On a negative note, the prevailing upturn follows a Federal Reserve policy statement, an event known for inducing sometimes spectacular, but frequently unsustainable, market moves.
Against this backdrop, the S&P 500’s near-term recovery attempt is intact barring a violation of the 4,280 area.
On further strength, more distant inflection points match the March peak (4,416) and the 50- and 200-day moving averages. The S&P 500’s intermediate- to longer-term bias remains bearish pending sustained follow-through atop this area.
Watch List — U.S. sectors vie to repair technical damage
Drilling down further, the process of repairing extensive U.S. sub-sector damage may be underway. Several groups exemplify the prevailing backdrop:
To start, the Dow Transports (TRAN) have come to life, rising at least partly amid easing energy prices.

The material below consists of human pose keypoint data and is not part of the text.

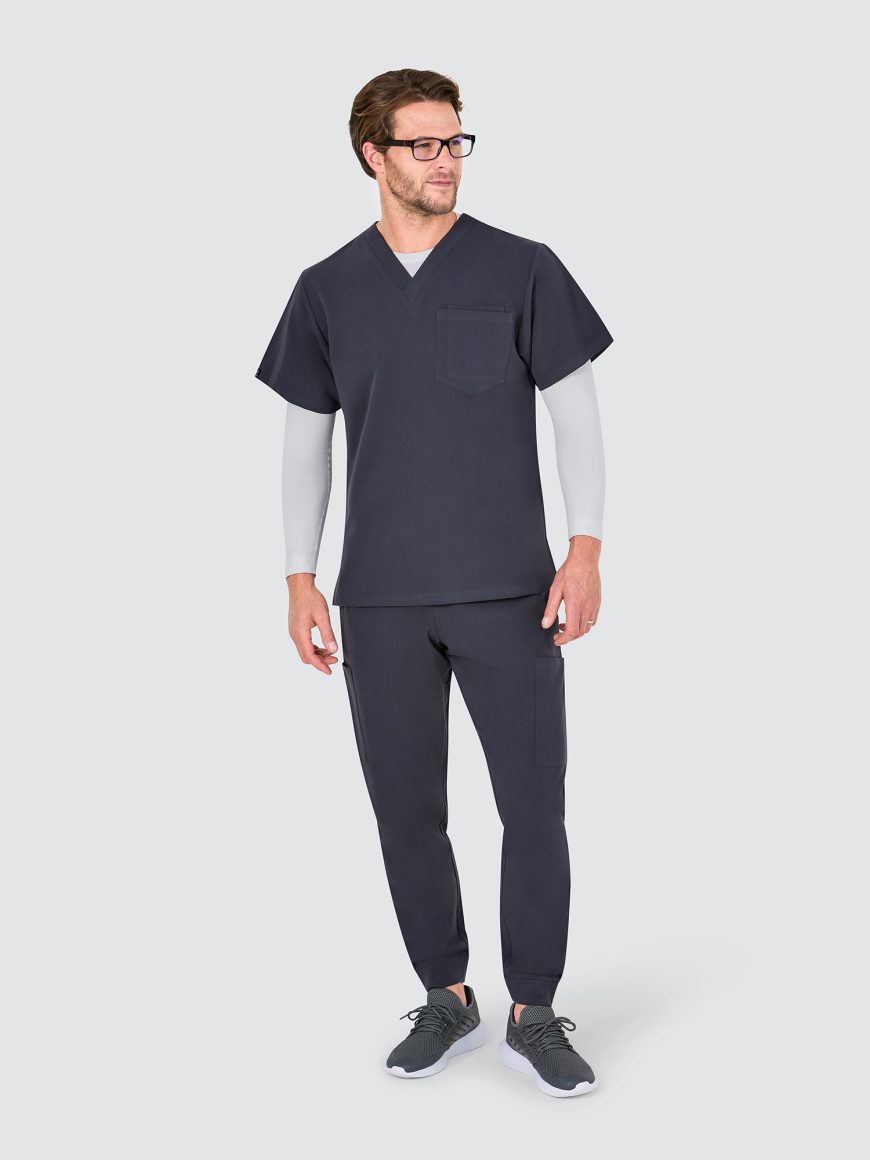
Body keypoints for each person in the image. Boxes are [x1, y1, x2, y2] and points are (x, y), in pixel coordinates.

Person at [254, 68, 613, 1099]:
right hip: (379, 597)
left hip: (509, 590)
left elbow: (578, 417)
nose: (445, 159)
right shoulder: (327, 288)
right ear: (372, 155)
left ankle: (534, 1008)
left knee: (532, 806)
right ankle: (446, 993)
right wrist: (298, 576)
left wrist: (585, 549)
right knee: (405, 809)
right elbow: (304, 446)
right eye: (423, 144)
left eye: (455, 141)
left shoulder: (523, 268)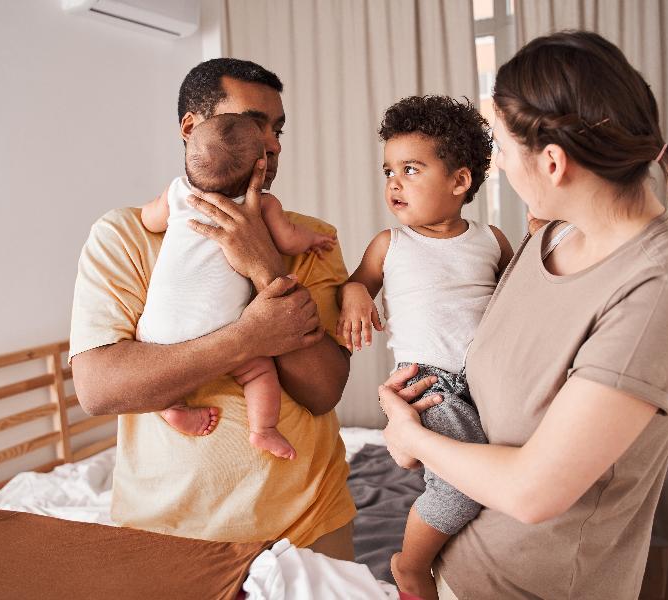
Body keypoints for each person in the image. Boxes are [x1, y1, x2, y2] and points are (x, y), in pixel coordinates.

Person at [379, 31, 668, 599]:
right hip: (459, 568)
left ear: (554, 162)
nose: (502, 170)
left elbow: (533, 492)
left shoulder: (657, 296)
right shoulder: (551, 235)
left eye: (506, 153)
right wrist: (423, 401)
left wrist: (410, 436)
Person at [69, 58, 356, 559]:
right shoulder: (123, 236)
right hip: (163, 534)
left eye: (278, 128)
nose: (272, 144)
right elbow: (99, 388)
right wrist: (249, 338)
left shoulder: (312, 239)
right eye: (254, 123)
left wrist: (264, 264)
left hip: (308, 525)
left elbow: (323, 389)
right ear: (192, 127)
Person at [336, 95, 512, 599]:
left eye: (411, 169)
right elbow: (356, 284)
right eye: (389, 169)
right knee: (460, 488)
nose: (394, 182)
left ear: (459, 182)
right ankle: (410, 565)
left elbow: (516, 299)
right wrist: (353, 299)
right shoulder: (390, 244)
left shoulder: (490, 239)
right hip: (428, 384)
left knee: (498, 469)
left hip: (487, 382)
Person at [137, 113, 336, 461]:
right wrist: (313, 241)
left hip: (161, 330)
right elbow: (289, 241)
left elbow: (148, 219)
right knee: (259, 370)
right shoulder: (263, 206)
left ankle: (171, 406)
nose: (275, 143)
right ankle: (263, 429)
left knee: (150, 354)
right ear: (258, 166)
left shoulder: (178, 193)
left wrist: (164, 209)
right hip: (225, 326)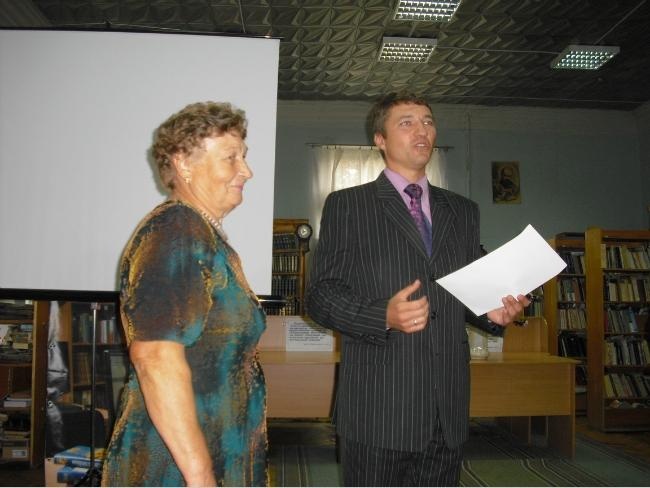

In the process, the group has knifed atop trendline resistance as well as the 50- and 200-day moving averages. The decisive breakout signals a trend shift.
Tactically, the prevailing recovery attempt is intact baring a violation of the former breakdown point (15,490), an area closely followed by the major moving averages.
Meanwhile, the Financial Select Sector SPDR (XLF) has also come to life, rising as the Federal Reserve’s tightening cycle formally begins.
In the process, the group has reclaimed its breakdown point (37.20), an area that pivots to support.
More immediately, the marquee 200-day moving average, currently 28.41, is under siege.
As always, the 200-day moving average is a widely-tracked longer-term trending indicator. The pending retest from underneath should be a useful bull-bear gauge. (Wednesday’s close registered within two cents.)
On further strength, the 50-day moving average, currently 39.02, remains slightly more distant. Sustained follow-through atop the 50-day would strengthen the bull case. (See the December price action.)
Looking elsewhere, the VanEck Vectors Semiconductor ETF (SMH) has rallied less aggressively from the March low.
Nonetheless, the group has reclaimed its breakdown point (257.00) an area that pivots to support. A recovery attempt is in play barring a violation.
On further strength, trendline resistance is followed by the 200-day moving average, a recent bull-bear inflection point. The group’s longer-term bias remains bearish pending follow-through atop this area.
More broadly, notice the pending death cross — or bearish 50-day/200-day moving average crossover — an event that will likely signal this week.
Pockets of sector strength persist
Looking elsewhere, familiar pockets of sector strength are intact. Two groups exemplify the backdrop:
To start, the Energy Select Sector SPDR (XLE) is acting well technically. (Yield = 3.9%.)
Earlier this month, the group briefly tagged six-year highs, rising from a tight February range.
The subsequent pullback has been underpinned by the breakout point (70.50) placing the group 10.9% under the March peak. Delving deeper, the ascending 50-day moving average is followed by the former range bottom (65.50).
Similary, the SPDR S&P Oil & Gas Exploration ETF (XOP) is technically well positioned. (Yield = 1.4%.)
Tactically, the prevailing pullback places the group near the breakout point (114.00) and 10.2% under the March peak.
Delving deeper, the 50-day moving average has marked an inflection point and is rising toward support.
China’s massive reversal from 13-year lows
Finally, the iShares China Large-Cap ETF (FXI) — profiled Tuesday — has staged a massive reversal from 13-year lows.
Wednesday’s 21.2% spike marked its biggest single-day gain on record.
Tactically, the top of the gap (29.86) pivots to support.
Conversely, the breakdown point (35.25) marks major resistance, an area toward which the 50-day moving average is descending. The FXI’s intermediate-term bias remains bearish pending follow-through atop this area.